Fast Reaction: 3 takeaways from Syracuse’s blowout win against Florida State

Logan Reidsma | Senior Staff Photographer

Michael Gbinije scored 22 points in Syracuse's win against Florida State. The Orange have now won seven of its last eight games.

After a nine-day break, Syracuse (17-8, 7-5 Atlantic Coast) ran past Florida State (16-8, 6-6) for a 85-72 win in the Carrier Dome on Thursday night. The victory improved the Orange to 7-1 in its last eight contests and 7-2 since since Jim Boeheim’s return from his nine-game suspension.
Here are three quick thoughts from the game.

1. Can you hear me now?

National polls and social media perception don’t define a college basketball team. They don’t even start to. But it has seemed that Syracuse, which came into Thursday’s game having won six of its last seven contests, is still having to prove itself worthy of “everyone’s” attention.

And if that wasn’t accomplished against the Seminoles, it’s hard to imagine what the Orange needs to do to truly be considered a contending team. After playing neck-and-neck with FSU in the first half, SU clicked on all cylinders and buried the visitors with a 22-8 run to start the second.

There were a lot of things that Syracuse did right to pull away from Florida State. Michael Gbinije finished with 22 points in one of his most convincing performances of the season. When he wasn’t scoring, the Orange crisply worked the ball around in search of the perfect shot. After allowing the Seminoles big men to get comfortable inside and collect 10 offensive rebounds in the first half, Tyler Lydon, Tyler Roberson and Dajuan Coleman teamed up to clog the paint and limit FSU’s second-chance points.

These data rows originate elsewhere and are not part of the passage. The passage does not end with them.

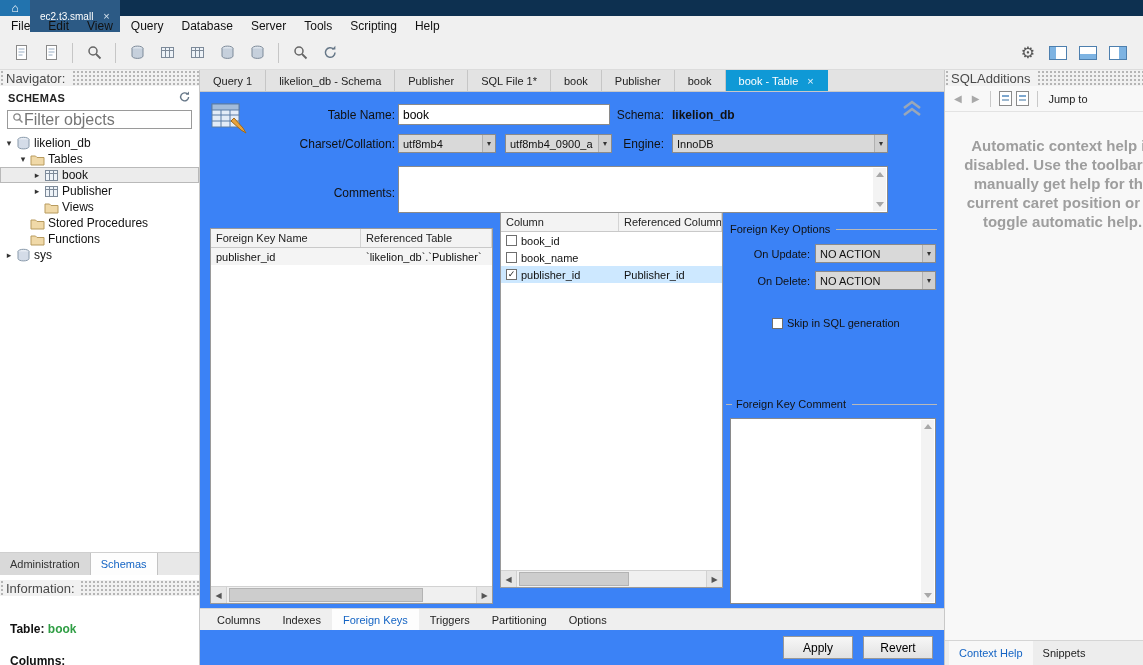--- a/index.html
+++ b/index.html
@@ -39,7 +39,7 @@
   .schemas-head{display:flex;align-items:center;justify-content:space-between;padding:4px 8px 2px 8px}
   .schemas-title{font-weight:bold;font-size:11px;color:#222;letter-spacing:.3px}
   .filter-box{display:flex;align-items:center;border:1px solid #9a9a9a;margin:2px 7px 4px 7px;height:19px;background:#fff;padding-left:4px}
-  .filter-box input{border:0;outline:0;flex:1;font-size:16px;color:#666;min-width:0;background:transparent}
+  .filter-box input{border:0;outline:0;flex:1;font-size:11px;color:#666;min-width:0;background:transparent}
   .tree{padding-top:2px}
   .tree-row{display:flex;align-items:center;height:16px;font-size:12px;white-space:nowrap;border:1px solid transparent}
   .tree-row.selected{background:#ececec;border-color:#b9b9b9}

When those all added up, Syracuse looked like it was in a different league than a Florida State team that came in with an identical conference record. And as postseason play nears, that should start counting for something.

2. The Dajuan effect

For the 2 minutes and 32 seconds after halftime, Dajuan Coleman took over a basketball game.

First, the mercurial SU center took a feed from Gbinije and dunked home two as the 7-foot-3 Boris Bojanovsky failed to recover at the rim. Next he grabbed an offensive rebound behind Bojanovsky and finished an uncontested layup. Then came the most improbable play of all, when he caught the ball at the top of the key, made a small head fake and took two dribbles to the rim before finishing a left-handed layup in traffic.

And to top it all off, after his personal 6-0 run forced FSU to take a timeout, Coleman zipped a pass to a cutting Malachi Richardson for a layup. Twenty-four seconds later, Coleman picked up his third foul and sauntered to the SU bench while the Carrier Dome crowd rose into a standing ovation.

At that point, the damage was done. The eight straight points Coleman accounted for to start the half stretched Syracuse’s three-point halftime lead to 11 before the Orange never looked back.

3. Half and half

Malik Beasley and Dwayne Bacon came into the game averaging a combined 33.5 points, which the ACC said Thursday is the highest scoring freshman duo in conference history.

The pair was outscoring that pace through 20 minutes, with Beasley leading the Seminoles with 11 first-half points and Bacon notching 10 of his own. Beasley did so by hitting three 3s on six attempts while Bacon attacked the rim and helped FSU exploit the Orange on the offensive boards. They were almost the full reason why Florida State trailed by just three at halftime despite shooting 14-for-33 from the field.

But the pair wasn’t as sharp in the second half, combining for four second-half points while the Seminoles offense sputtered to the finish. Beasley and Bacon are as good as it gets when it comes to freshman scorers, but an extended SU zone developed into an antidote for their consistent success.